(Beginning of DATASET RECORDS)

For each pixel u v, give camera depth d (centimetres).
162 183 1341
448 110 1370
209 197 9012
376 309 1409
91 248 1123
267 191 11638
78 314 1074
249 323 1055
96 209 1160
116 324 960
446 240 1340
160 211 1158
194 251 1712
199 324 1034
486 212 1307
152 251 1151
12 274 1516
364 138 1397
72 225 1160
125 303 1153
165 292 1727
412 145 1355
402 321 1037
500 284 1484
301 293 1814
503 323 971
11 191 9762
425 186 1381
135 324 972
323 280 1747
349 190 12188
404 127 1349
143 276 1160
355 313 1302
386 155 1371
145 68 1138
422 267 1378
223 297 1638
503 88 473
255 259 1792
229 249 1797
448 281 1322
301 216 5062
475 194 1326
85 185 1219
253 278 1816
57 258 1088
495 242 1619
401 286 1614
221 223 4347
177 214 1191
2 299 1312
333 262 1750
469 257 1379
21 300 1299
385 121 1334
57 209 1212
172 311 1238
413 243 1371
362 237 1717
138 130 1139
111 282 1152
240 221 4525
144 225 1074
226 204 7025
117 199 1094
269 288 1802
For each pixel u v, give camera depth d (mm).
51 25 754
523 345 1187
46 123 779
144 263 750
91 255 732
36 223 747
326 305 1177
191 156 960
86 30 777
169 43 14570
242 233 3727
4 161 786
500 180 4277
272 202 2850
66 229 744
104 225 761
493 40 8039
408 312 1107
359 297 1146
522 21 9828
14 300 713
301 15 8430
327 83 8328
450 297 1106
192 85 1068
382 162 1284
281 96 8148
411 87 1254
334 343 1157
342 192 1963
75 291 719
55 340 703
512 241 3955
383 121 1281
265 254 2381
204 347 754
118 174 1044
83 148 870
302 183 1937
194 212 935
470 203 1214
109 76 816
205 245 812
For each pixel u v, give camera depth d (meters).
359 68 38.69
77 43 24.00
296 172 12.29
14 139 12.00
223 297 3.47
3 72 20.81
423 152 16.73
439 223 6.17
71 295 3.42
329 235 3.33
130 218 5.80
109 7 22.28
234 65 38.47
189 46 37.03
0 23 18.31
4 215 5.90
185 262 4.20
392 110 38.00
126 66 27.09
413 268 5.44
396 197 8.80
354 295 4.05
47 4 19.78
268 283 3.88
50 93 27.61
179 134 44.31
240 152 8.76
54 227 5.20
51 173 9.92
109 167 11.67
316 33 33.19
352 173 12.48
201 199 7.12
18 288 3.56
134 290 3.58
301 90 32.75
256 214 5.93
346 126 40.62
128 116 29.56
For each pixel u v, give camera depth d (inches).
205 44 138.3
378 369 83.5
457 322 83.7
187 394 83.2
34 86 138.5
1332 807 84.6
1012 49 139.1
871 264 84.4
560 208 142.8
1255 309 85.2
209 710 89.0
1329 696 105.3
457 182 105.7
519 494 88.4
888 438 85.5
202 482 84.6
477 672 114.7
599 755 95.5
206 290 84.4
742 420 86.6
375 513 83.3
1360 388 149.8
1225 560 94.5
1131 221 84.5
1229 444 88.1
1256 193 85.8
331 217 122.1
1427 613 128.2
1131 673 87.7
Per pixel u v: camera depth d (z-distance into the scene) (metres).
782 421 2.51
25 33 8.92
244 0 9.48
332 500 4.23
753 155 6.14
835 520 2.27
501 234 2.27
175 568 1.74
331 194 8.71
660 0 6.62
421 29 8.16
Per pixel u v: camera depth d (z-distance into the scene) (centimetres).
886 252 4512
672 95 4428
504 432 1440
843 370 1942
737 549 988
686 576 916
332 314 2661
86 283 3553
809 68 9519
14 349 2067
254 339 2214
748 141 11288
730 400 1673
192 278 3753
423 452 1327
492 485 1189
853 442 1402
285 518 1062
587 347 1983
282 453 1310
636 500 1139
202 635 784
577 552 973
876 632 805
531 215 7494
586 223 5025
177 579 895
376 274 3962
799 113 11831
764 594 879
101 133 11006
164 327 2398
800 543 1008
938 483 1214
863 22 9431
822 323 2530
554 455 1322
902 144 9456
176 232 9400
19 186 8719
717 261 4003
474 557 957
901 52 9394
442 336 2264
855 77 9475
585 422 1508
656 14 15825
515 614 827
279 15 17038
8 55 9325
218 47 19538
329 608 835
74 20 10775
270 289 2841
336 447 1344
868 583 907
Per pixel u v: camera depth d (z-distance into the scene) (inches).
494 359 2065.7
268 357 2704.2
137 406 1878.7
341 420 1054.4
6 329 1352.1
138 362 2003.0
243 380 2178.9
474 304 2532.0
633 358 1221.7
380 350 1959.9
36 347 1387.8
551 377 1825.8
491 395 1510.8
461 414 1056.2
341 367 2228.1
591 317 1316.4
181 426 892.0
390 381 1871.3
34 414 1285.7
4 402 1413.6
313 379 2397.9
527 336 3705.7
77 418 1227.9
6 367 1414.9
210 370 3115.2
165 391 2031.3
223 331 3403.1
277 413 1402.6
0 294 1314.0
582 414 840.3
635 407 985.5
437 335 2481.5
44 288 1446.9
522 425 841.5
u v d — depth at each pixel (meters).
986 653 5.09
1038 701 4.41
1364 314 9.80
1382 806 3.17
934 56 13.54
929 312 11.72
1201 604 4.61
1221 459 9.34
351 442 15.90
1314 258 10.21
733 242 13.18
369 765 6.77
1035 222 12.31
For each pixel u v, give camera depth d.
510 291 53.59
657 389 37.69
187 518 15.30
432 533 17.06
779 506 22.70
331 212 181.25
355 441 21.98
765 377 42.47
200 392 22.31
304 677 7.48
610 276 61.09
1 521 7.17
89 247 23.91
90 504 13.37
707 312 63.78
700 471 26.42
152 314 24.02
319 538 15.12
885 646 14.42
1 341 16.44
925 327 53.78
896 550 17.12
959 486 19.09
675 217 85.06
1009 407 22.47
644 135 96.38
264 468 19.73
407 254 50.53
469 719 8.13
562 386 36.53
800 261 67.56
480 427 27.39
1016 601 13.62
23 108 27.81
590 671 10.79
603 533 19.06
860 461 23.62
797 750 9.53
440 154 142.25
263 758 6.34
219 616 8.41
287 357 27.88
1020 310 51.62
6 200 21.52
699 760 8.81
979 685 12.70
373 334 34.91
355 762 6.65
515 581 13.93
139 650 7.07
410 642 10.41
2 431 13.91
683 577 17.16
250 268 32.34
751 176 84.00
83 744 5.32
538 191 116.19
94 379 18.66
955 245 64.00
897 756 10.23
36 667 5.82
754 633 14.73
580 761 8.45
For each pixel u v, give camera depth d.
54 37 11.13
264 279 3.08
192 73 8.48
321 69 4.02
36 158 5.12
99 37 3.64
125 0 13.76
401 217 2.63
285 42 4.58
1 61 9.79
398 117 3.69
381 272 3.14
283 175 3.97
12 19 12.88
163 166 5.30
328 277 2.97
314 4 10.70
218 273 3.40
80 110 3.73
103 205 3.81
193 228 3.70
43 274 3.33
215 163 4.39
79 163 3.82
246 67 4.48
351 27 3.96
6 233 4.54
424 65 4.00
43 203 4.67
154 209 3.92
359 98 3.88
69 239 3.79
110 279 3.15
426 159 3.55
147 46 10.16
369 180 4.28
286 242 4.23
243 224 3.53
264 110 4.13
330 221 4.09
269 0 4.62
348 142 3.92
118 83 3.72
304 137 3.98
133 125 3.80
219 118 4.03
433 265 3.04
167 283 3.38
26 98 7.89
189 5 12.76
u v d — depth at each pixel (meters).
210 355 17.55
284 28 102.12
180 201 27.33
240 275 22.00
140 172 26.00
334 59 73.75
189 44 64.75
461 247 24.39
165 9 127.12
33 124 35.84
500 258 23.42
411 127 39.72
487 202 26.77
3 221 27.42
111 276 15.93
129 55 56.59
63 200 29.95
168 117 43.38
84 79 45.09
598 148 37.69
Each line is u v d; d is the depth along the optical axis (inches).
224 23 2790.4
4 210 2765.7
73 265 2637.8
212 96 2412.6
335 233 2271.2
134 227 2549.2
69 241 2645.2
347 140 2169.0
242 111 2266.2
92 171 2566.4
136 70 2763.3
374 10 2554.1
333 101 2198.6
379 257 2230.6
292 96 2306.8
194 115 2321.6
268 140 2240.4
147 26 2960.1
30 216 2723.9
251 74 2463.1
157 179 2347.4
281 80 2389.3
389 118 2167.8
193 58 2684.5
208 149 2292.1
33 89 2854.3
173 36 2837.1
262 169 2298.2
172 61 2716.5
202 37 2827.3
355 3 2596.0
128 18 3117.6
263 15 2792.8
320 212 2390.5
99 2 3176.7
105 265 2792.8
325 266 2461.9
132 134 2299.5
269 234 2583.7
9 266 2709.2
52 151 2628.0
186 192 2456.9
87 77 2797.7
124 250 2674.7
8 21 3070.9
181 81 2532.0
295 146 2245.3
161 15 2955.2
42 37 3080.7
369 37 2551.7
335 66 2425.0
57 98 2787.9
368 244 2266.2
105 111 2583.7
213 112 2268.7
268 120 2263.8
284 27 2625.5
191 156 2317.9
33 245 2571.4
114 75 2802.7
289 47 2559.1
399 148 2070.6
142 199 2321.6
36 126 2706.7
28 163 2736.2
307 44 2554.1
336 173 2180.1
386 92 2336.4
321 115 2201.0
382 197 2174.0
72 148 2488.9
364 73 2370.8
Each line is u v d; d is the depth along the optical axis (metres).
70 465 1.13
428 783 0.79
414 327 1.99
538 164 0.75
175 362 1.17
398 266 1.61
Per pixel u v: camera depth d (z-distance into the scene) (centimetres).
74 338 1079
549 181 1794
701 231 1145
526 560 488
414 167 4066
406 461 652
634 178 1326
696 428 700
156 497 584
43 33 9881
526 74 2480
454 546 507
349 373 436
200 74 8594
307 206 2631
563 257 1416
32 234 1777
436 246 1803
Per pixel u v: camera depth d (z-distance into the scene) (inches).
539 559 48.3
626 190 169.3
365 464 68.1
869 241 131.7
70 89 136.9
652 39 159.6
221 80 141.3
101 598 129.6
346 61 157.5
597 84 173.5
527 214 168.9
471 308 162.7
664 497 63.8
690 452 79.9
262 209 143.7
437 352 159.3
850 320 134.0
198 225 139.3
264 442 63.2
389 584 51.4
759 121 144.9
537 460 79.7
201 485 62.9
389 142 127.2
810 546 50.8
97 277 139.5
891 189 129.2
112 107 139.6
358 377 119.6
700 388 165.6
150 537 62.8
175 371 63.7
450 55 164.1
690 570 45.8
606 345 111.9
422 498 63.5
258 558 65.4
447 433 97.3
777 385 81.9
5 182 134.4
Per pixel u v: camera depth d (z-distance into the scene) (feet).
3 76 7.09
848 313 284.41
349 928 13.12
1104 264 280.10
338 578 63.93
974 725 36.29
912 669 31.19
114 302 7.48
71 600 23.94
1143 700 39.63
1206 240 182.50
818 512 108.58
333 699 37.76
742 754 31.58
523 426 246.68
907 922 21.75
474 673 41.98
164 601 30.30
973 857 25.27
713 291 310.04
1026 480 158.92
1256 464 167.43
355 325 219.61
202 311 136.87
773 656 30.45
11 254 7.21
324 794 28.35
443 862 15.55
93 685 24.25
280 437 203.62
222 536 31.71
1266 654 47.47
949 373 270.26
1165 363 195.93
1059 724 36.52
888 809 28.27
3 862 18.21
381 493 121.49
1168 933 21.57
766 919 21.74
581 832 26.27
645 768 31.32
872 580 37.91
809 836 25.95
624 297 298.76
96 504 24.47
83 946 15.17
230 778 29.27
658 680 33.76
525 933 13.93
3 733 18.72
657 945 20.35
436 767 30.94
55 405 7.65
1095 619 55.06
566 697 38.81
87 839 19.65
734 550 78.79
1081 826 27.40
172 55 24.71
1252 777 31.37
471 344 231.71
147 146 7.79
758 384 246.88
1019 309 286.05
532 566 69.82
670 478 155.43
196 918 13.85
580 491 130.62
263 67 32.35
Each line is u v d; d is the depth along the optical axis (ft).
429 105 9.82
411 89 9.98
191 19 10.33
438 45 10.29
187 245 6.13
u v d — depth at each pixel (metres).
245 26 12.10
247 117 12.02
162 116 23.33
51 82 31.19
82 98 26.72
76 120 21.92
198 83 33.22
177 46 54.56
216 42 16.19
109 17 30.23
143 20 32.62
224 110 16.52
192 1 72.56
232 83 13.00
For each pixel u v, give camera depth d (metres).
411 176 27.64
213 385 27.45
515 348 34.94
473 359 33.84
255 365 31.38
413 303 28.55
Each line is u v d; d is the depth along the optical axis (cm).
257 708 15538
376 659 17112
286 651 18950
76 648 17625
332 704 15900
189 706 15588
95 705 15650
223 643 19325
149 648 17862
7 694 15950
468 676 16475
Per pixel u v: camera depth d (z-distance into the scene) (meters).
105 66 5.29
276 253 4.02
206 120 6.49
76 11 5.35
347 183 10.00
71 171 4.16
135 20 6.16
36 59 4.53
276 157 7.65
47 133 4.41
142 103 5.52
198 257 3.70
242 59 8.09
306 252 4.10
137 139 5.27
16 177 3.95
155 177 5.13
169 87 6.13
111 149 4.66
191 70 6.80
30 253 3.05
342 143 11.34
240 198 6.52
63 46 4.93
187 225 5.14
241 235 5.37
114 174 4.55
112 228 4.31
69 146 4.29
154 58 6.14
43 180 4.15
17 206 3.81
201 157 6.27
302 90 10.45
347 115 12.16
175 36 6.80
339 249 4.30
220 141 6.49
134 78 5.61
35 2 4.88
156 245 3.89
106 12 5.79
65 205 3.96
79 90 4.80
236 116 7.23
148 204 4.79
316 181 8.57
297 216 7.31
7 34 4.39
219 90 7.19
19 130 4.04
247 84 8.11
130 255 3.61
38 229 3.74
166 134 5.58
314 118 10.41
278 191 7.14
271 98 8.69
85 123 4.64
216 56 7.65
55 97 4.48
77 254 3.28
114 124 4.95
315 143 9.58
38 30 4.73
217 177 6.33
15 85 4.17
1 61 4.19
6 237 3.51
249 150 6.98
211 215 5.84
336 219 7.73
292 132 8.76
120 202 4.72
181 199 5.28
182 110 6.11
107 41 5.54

(End of DATASET RECORDS)

» **YOUR ASSIGNMENT**
Above are the lines; repeat exactly the ones from the line containing "549 181 1794" down to the line containing "436 246 1803", both inclusive.

» **SOLUTION TO THE EXERCISE**
549 181 1794
701 231 1145
526 560 488
414 167 4066
406 461 652
634 178 1326
696 428 700
156 497 584
43 33 9881
526 74 2480
454 546 507
349 373 436
200 74 8594
307 206 2631
563 257 1416
32 234 1777
436 246 1803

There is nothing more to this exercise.